Thomas Rhett singles chronology
| "Small Town Throwdown" (2014) | "Make Me Wanna" (2014) | "Crash and Burn" (2015) |

= Make Me Wanna =

"Make Me Wanna" is a song co-written and recorded by the American country music singer Thomas Rhett. It was released in August 2014 as the fifth single from his first album, It Goes Like This. The song was written by Rhett, Bart Butler and Larry McCoy.

==Content==
The song is mid-tempo with "high-toned guitars and a slowly building chorus" and a "sensitive and sexy delivery" about a man expressing his feelings to his lover. Rhett describes the song as having a Bee Gees sound.

==Critical reception==
The song has mostly been met with a positive reception, mainly for its disco influences.

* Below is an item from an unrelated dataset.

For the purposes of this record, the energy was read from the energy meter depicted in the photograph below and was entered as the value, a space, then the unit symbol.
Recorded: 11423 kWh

Bob Paxman of Country Weekly rated the single "B+", comparing its sound to "the candy coated days of Air Supply and Andy Gibb". He thought that it was "sure to nestle easily with the female audience" and was "pleasant, if not exactly outstanding", and criticized the "references to tailgating and trucks". Writing for Taste of Country, Carrie Horton wrote, "But while the lyrics may sound a bit too much like what’s already out there, the melody makes up for it ten times over. The Bee Gees-inspired tune features staccato drum and piano undertones that echo famous disco hits like ‘Stayin' Alive,’ but with a perfect blend of twangy guitars to keep the song’s sound just true enough for any pure country fan." Liv Carter of Little Rebellion gave the song two thumbs down, criticizing the production and unoriginality of the lyric. She summarized her review by writing, "This is an uncreative lyric inexplicably paired with 1970s pop. Which means it will probably be a big hit."

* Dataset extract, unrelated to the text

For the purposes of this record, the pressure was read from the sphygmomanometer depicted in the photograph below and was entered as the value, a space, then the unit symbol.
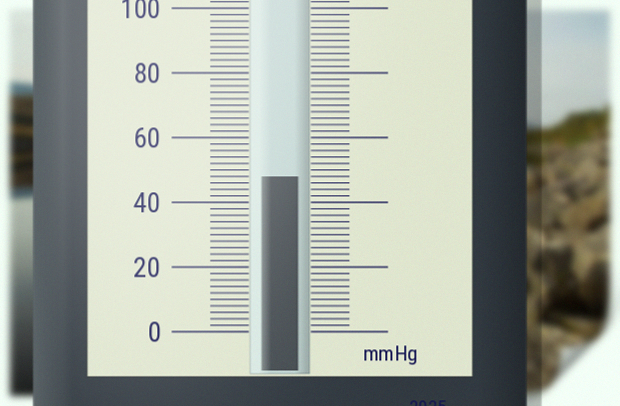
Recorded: 48 mmHg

==Commercial performance==
The song entered the Country Airplay chart at No. 51 for the chart dated August 16, 2014, and the Hot Country Songs at No. 48 on September 13, 2014. It entered the Hot 100 chart at No. 99 for the chart dated November 29, 2014. It reached No. 1 on the Country Airplay chart on March 7, 2015, his third No. 1 from his debut album. It is also Thomas' first #1 hit that he co-wrote. It peaked at No. 2 on the Hot Country Songs and No. 43 on the Billboard Hot 100 for the charts dated February 28, 2015.

The song was certified three-times Platinum by the RIAA on July 21, 2025. It has sold 596,000 copies in the US as of April 2015.

==Music video==
The music video was directed by TK McKamy and premiered in October 2014. The video uses the single version which has re-recorded vocals than the album version. However, on the second verse, it switches to a hip-hop style beat.

==Charts and certifications==

=== Weekly charts ===

| Chart (2014–2015) | Peak position |
|---|---|
| Canada Hot 100 (Billboard) | 74 |
| Canada Country (Billboard) | 11 |
| US Billboard Hot 100 | 43 |
| US Country Airplay (Billboard) | 1 |
| US Hot Country Songs (Billboard) | 2 |

===Year-end charts===

| Chart (2014) | Position |
|---|---|
| US Country Airplay (Billboard) | 95 |
| US Hot Country Songs (Billboard) | 100 |

| Chart (2015) | Position |
|---|---|
| US Country Airplay (Billboard) | 33 |
| US Hot Country Songs (Billboard) | 52 |

===Certifications===

| Region | Certification | Certified units/sales |
| United States (RIAA) | 3× Platinum | 3,000,000^{‡} |
^{‡} Sales+streaming figures based on certification alone.